Job item: Render the data below as a Markdown table with two columns, No. and Text, giving each non-blank line its own row in order with its running number. Omit blank lines.

Provided records:

_____

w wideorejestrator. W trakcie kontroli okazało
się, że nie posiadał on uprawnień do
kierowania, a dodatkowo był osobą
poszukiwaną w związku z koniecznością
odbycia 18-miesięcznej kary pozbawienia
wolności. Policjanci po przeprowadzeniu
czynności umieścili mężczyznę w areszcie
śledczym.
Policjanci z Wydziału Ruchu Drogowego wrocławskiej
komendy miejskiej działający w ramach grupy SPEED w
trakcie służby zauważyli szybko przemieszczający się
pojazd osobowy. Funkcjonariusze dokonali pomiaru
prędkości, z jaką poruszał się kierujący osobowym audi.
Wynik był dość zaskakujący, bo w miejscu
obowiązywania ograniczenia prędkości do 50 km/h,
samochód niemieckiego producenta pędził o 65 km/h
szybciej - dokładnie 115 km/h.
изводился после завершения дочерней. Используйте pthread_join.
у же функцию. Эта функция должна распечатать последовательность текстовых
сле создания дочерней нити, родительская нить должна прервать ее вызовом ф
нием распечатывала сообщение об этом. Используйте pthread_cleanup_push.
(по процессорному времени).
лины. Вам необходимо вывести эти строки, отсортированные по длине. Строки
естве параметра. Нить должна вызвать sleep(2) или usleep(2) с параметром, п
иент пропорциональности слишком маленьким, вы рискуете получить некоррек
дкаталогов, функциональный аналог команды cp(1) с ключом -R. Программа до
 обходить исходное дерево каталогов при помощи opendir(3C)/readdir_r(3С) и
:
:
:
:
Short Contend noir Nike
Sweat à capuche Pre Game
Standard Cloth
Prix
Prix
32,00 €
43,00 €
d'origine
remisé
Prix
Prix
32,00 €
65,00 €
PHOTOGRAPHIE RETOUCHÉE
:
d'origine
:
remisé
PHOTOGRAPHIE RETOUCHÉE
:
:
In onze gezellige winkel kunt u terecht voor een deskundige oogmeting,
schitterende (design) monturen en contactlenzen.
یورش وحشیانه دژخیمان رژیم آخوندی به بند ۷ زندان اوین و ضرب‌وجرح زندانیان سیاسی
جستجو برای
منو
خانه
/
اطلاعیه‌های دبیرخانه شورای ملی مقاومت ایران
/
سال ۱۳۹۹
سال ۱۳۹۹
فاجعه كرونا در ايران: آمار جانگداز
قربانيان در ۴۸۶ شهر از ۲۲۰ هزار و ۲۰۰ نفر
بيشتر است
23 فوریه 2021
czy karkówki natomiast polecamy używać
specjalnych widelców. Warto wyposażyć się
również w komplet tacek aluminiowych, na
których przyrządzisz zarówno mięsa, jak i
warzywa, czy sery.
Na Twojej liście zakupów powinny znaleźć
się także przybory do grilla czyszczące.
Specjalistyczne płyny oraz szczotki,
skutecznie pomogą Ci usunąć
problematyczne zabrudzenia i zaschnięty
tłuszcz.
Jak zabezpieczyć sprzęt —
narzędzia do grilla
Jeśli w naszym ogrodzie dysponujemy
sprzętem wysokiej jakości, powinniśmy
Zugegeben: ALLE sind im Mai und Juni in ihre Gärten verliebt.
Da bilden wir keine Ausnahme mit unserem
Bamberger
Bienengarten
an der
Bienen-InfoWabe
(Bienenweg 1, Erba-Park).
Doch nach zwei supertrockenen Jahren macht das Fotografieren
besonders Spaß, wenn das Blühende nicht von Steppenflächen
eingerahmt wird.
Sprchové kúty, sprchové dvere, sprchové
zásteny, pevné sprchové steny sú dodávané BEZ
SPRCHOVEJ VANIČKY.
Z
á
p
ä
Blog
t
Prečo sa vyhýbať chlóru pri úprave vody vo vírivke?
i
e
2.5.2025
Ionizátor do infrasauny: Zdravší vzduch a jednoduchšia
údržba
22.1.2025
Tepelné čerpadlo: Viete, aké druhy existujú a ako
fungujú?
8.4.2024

_____

Completed exercise:
| No. | Text |
|---|---|
| 1 | w wideorejestrator. W trakcie kontroli okazało |
| 2 | się, że nie posiadał on uprawnień do |
| 3 | kierowania, a dodatkowo był osobą |
| 4 | poszukiwaną w związku z koniecznością |
| 5 | odbycia 18-miesięcznej kary pozbawienia |
| 6 | wolności. Policjanci po przeprowadzeniu |
| 7 | czynności umieścili mężczyznę w areszcie |
| 8 | śledczym. |
| 9 | Policjanci z Wydziału Ruchu Drogowego wrocławskiej |
| 10 | komendy miejskiej działający w ramach grupy SPEED w |
| 11 | trakcie służby zauważyli szybko przemieszczający się |
| 12 | pojazd osobowy. Funkcjonariusze dokonali pomiaru |
| 13 | prędkości, z jaką poruszał się kierujący osobowym audi. |
| 14 | Wynik był dość zaskakujący, bo w miejscu |
| 15 | obowiązywania ograniczenia prędkości do 50 km/h, |
| 16 | samochód niemieckiego producenta pędził o 65 km/h |
| 17 | szybciej - dokładnie 115 km/h. |
| 18 | изводился после завершения дочерней. Используйте pthread_join. |
| 19 | у же функцию. Эта функция должна распечатать последовательность текстовых |
| 20 | сле создания дочерней нити, родительская нить должна прервать ее вызовом ф |
| 21 | нием распечатывала сообщение об этом. Используйте pthread_cleanup_push. |
| 22 | (по процессорному времени). |
| 23 | лины. Вам необходимо вывести эти строки, отсортированные по длине. Строки |
| 24 | естве параметра. Нить должна вызвать sleep(2) или usleep(2) с параметром, п |
| 25 | иент пропорциональности слишком маленьким, вы рискуете получить некоррек |
| 26 | дкаталогов, функциональный аналог команды cp(1) с ключом -R. Программа до |
| 27 |  обходить исходное дерево каталогов при помощи opendir(3C)/readdir_r(3С) и |
| 28 | : |
| 29 | : |
| 30 | : |
| 31 | : |
| 32 | Short Contend noir Nike |
| 33 | Sweat à capuche Pre Game |
| 34 | Standard Cloth |
| 35 | Prix |
| 36 | Prix |
| 37 | 32,00 € |
| 38 | 43,00 € |
| 39 | d'origine |
| 40 | remisé |
| 41 | Prix |
| 42 | Prix |
| 43 | 32,00 € |
| 44 | 65,00 € |
| 45 | PHOTOGRAPHIE RETOUCHÉE |
| 46 | : |
| 47 | d'origine |
| 48 | : |
| 49 | remisé |
| 50 | PHOTOGRAPHIE RETOUCHÉE |
| 51 | : |
| 52 | : |
| 53 | In onze gezellige winkel kunt u terecht voor een deskundige oogmeting, |
| 54 | schitterende (design) monturen en contactlenzen. |
| 55 | یورش وحشیانه دژخیمان رژیم آخوندی به بند ۷ زندان اوین و ضرب‌وجرح زندانیان سیاسی |
| 56 | جستجو برای |
| 57 | منو |
| 58 | خانه |
| 59 | / |
| 60 | اطلاعیه‌های دبیرخانه شورای ملی مقاومت ایران |
| 61 | / |
| 62 | سال ۱۳۹۹ |
| 63 | سال ۱۳۹۹ |
| 64 | فاجعه كرونا در ايران: آمار جانگداز |
| 65 | قربانيان در ۴۸۶ شهر از ۲۲۰ هزار و ۲۰۰ نفر |
| 66 | بيشتر است |
| 67 | 23 فوریه 2021 |
| 68 | czy karkówki natomiast polecamy używać |
| 69 | specjalnych widelców. Warto wyposażyć się |
| 70 | również w komplet tacek aluminiowych, na |
| 71 | których przyrządzisz zarówno mięsa, jak i |
| 72 | warzywa, czy sery. |
| 73 | Na Twojej liście zakupów powinny znaleźć |
| 74 | się także przybory do grilla czyszczące. |
| 75 | Specjalistyczne płyny oraz szczotki, |
| 76 | skutecznie pomogą Ci usunąć |
| 77 | problematyczne zabrudzenia i zaschnięty |
| 78 | tłuszcz. |
| 79 | Jak zabezpieczyć sprzęt — |
| 80 | narzędzia do grilla |
| 81 | Jeśli w naszym ogrodzie dysponujemy |
| 82 | sprzętem wysokiej jakości, powinniśmy |
| 83 | Zugegeben: ALLE sind im Mai und Juni in ihre Gärten verliebt. |
| 84 | Da bilden wir keine Ausnahme mit unserem |
| 85 | Bamberger |
| 86 | Bienengarten |
| 87 | an der |
| 88 | Bienen-InfoWabe |
| 89 | (Bienenweg 1, Erba-Park). |
| 90 | Doch nach zwei supertrockenen Jahren macht das Fotografieren |
| 91 | besonders Spaß, wenn das Blühende nicht von Steppenflächen |
| 92 | eingerahmt wird. |
| 93 | Sprchové kúty, sprchové dvere, sprchové |
| 94 | zásteny, pevné sprchové steny sú dodávané BEZ |
| 95 | SPRCHOVEJ VANIČKY. |
| 96 | Z |
| 97 | á |
| 98 | p |
| 99 | ä |
| 100 | Blog |
| 101 | t |
| 102 | Prečo sa vyhýbať chlóru pri úprave vody vo vírivke? |
| 103 | i |
| 104 | e |
| 105 | 2.5.2025 |
| 106 | Ionizátor do infrasauny: Zdravší vzduch a jednoduchšia |
| 107 | údržba |
| 108 | 22.1.2025 |
| 109 | Tepelné čerpadlo: Viete, aké druhy existujú a ako |
| 110 | fungujú? |
| 111 | 8.4.2024 |